L'analisi

Revisione della spesa e stop a mance e mancette, così si abbatte il debito

Nicola Rosato

L’offerta di titoli di debito pubblico coperta da una domanda largamente superiore, come nel caso delle recenti emissioni di BT Valore, raccoglie commenti compiaciuti. Ma..

L’offerta di titoli di debito pubblico coperta da una domanda largamente superiore, come nel caso delle recenti emissioni di BT Valore, raccoglie commenti compiaciuti. Ma è un compiacimento consolatorio e dannoso, specie quando lo Stato ricorre al debito per spese ordinarie correnti, neppure sempre utili o socialmente necessarie che saranno compensate da maggiori imposte fiscali.

Lo spiegava più di un secolo fa Francesco Saverio Nitti nel suo trattato di Scienza delle finanze (Luigi Pierro editore, Napoli 1905). Se non vi fosse il debito pubblico che crea rendite finanziarie - ragionava Nitti con argomenti di straordinaria attualità - chi avesse risparmio disponibile si orienterebbe ad investire in attività economiche più o meno vantaggiose e tutti i cittadini, quelli che possono investire e quelli che non possono, non pagherebbero le imposte per remunerare il debito. E Dio sa quanto in Italia ci sia bisogno di capitali privati per sostenere le politiche industriali.

Quest’illusorio compiacimento annichilisce il dibattito politico sulla necessità, sempre più urgente, di creare condizioni concrete per alleggerire la pressione fiscale che cittadini, famiglie ed imprese oggi sopportano. Per avere un’imposizione fiscale più bassa c’è soltanto una strada: non aumentare il debito e ridurre il debito consolidato; che significa ricomprare lentamente i titoli in circolazione ed annullarli. Altro è - infatti - il tema ricorrente di un più basso rapporto tra debito e prodotto interno lordo, che migliora la sostenibilità del debito, ma non significa riscattarlo.

Da dove cominciare? Bene vendere asset pubblici non strategici se effettivamente serva ad ammortizzare il debito. Ma ridurre il debito consolidato richiede durature e severe politiche di bilancio che sono possibili soltanto con meccanismi operativi che impediscano, tanto per cominciare, il formarsi di ogni rivolo di spesa clientelare.

Un tempo ormai lontano i parlamenti non avevano il potere di modificare il bilancio preventivo presentato dal governo. Gladstone (1809-1898), primo ministro liberale del Regno Unito, diceva che l’iniziativa in materia di bilancio spetta al governo; spetta invece al parlamento di concedere o negare l’approvazione del bilancio, non di modificarlo. Ed è un principio democratico conforme alla separazione dei poteri.

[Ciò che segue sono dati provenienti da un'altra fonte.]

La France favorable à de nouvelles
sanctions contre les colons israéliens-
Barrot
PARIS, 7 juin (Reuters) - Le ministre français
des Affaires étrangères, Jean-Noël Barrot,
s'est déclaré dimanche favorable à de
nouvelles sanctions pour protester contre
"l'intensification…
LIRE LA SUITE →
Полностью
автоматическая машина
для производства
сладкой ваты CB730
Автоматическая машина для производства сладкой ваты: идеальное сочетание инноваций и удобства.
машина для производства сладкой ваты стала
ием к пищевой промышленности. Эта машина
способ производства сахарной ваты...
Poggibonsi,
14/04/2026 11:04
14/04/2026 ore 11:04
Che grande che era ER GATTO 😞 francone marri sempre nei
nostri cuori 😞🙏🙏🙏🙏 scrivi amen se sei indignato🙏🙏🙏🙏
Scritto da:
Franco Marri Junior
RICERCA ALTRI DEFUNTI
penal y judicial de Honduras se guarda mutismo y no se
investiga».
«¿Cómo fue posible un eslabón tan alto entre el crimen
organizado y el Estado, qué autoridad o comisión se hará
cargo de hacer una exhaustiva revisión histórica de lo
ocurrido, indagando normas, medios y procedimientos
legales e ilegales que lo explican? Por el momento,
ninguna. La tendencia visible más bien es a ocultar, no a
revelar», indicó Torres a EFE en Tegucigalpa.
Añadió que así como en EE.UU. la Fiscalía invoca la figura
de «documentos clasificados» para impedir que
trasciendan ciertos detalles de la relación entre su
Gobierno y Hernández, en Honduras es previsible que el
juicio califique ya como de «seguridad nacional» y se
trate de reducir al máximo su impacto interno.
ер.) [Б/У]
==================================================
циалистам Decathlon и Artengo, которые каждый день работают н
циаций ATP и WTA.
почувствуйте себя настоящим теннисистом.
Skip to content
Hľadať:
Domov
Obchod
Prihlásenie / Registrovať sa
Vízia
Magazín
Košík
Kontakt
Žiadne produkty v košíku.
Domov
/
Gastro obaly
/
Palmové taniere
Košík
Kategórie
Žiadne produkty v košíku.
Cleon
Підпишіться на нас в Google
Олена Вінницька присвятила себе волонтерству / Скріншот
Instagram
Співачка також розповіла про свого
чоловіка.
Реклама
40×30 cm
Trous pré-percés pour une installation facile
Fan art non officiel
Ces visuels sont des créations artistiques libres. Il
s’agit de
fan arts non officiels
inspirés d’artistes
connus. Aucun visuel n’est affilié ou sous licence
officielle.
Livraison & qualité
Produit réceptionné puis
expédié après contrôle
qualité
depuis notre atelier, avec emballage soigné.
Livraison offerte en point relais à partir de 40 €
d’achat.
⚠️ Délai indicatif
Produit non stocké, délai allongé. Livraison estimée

In quegli Stati in cui i parlamenti hanno conquistato il diritto di emendare i bilanci presentati dal governo il rigore della finanza pubblica ha ceduto il passo al lassismo dei deputati che inseguono popolarità e consenso elettorale. L’esperienza che ricaviamo dalle nostre leggi finanziarie, infarcite di mance e mancette, docet.

Ciò che Gladstone sosteneva è, però, un retaggio che sopravvive nei princìpi internazionali e del nostro codice civile per la gestione delle imprese, private o pubbliche che siano: la gestione spetta esclusivamente agli amministratori. Quali amministratori di un’impresa farebbero emendare il budget di esercizio dall’assemblea dei soci mantenendo la responsabilità dei risultati? Timidi approcci per ripristinare questo principio per il bilancio di previsione dello stato furono già fatti nella prima Repubblica, ma non raggiunsero lo scopo. Tuttavia riprendere la questione, che (prevengo l’obiezione) non vulnera princìpi costituzionali, è forse utile per una pubblica amministrazione più efficiente e per il ruolo stesso delle opposizioni parlamentari che, come stanno le cose, devono controllare spese spesso stanziate su loro iniziativa.

E sarebbe utile accompagnare questa piccola riforma con una permanente spending review, sul modello dell’antica repubblica Veneta, presso la quale agivano in modo permanente gli «scanzadori delle spese superflue» - antesignani dei nostri occasionali commissari per la revisione della spesa - che avevano la funzione di scovare ogni economia possibile in tutte le pubbliche amministrazioni. Una revisione della spesa permanente, però; non occasionale.